2) Separate Management Cases
Companies that have their business licenses revoked are ordered to close or are deregistered, or those listed as having abnormal operations due to uncontactable registered addresses or business premises and whose capital contribution period and registered capital do not comply with these regulations and cannot be adjusted, will be managed separately by the registration authority. Such companies will have special annotations in the National Enterprise Credit Information Publicity System and be disclosed to the public. These companies can apply for reinstatement in the register. Upon review and meeting conditions, the registration authority can reinstate them.

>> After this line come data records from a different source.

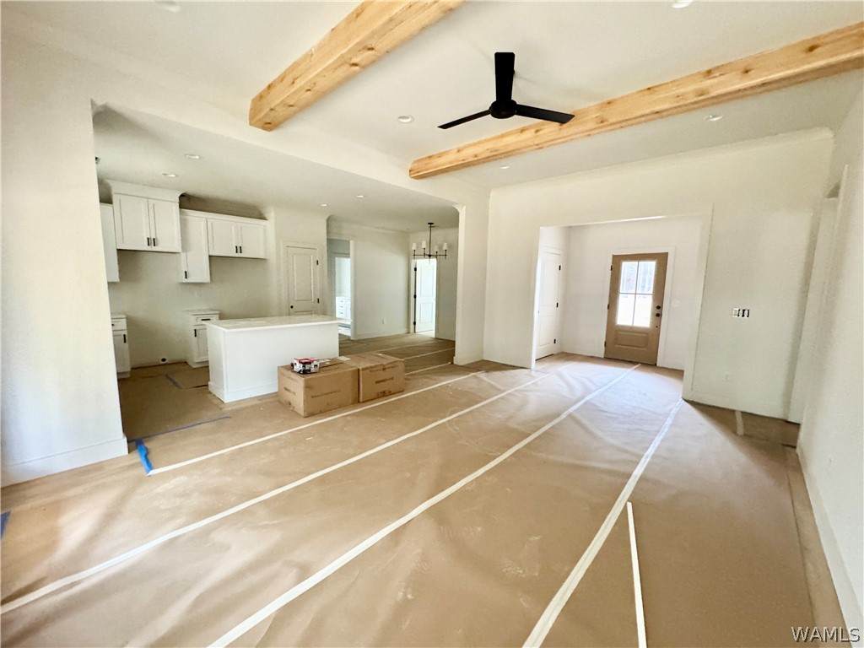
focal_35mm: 14
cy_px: 324
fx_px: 349
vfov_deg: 85.7
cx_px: 432
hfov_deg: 102.1
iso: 1000
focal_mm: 2.22
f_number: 2.2
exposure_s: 1/60
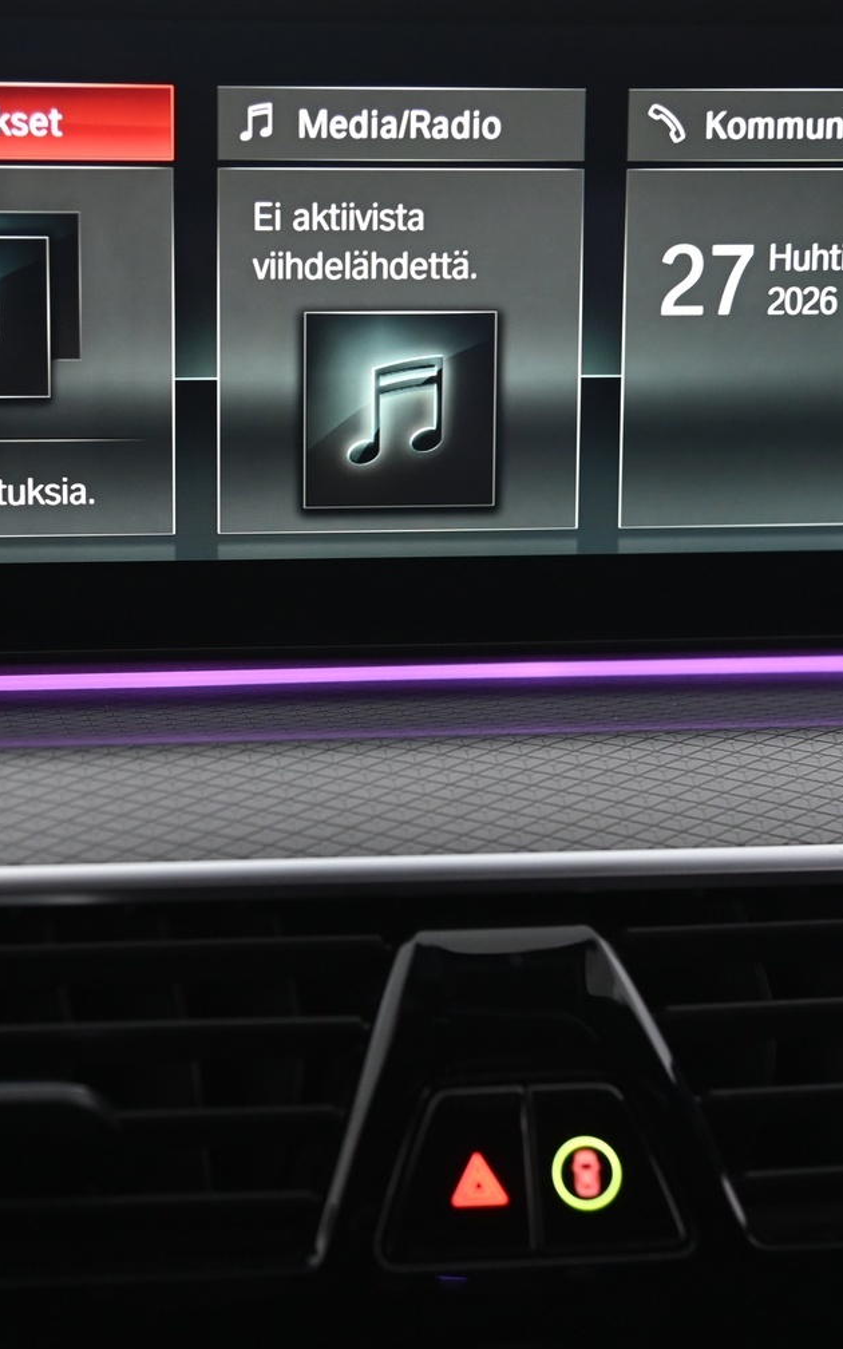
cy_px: 636
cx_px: 269
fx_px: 3014
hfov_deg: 15.9
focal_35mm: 82
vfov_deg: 25.2
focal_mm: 50
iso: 2000
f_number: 4
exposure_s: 1/25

4. Improving the Company Information Disclosure System
To stimulate business vitality and ensure transaction safety, the Implementation Regulations require public disclosure of actual capital contributions to create an honest market environment. Violations of disclosure requirements will incur administrative penalties, enhance social supervision, protect transaction safety, and build a trustworthy market. Specific provisions include:
1) Clarifying Information Disclosure Requirements
The Implementation Regulations require companies to disclose adjusted subscribed publicly and actual capital contributions, methods, periods, or adjusted shares within 20 working days after the relevant information is generated through the National Enterprise Credit Information Publicity System. Companies are legally responsible for the disclosed information’s authenticity, accuracy, and completeness.
2) Supervisory Methods for Disclosed Information
The Implementation Regulations state that the registration authority will randomly select inspection objects and enforcement officers to supervise the disclosure of subscribed and actual capital contributions. Additionally, companies will be classified and managed based on their credit risk status, enhancing the comprehensive application of credit risk classification results.
3) Legal Responsibilities for Disclosure Violations
The Implementation Regulations clarify that companies failing to disclose information as required will be penalized according to the new “Company Law” and the “Interim Regulations on Enterprise Information Disclosure” .
Comments
The Implementation Regulations is a comprehensive administrative regulation that aligns with the new “Company Law” to enhance the registration capital management system. The Implementation Regulations introduce innovative rules such as a three-year transition period, verification of capital authenticity by registration authorities, and specific exceptions for certain companies’ capital payments. These measures provide a flexible and efficient registration process while ensuring the authenticity and legality of company capital.
Besides, the Implementation Regulations address abnormal capital contributions, specify key evaluation criteria, and highlight exceptions for new companies with abnormal capital registrations. Furthermore, the Implementation Regulations also establish exceptions for adjusting capital contribution periods based on national or significant public interests, outline separate management for companies with significant compliance issues, and improve the company information disclosure system. These regulations stimulate business activity, protect market transactions, and create an honest and credible market environment. Through continuous optimization of the registration capital management system, the Implementation Regulations support the sustainable development of companies and the broader economy, reinforcing the principles of integrity and compliance in corporate operations.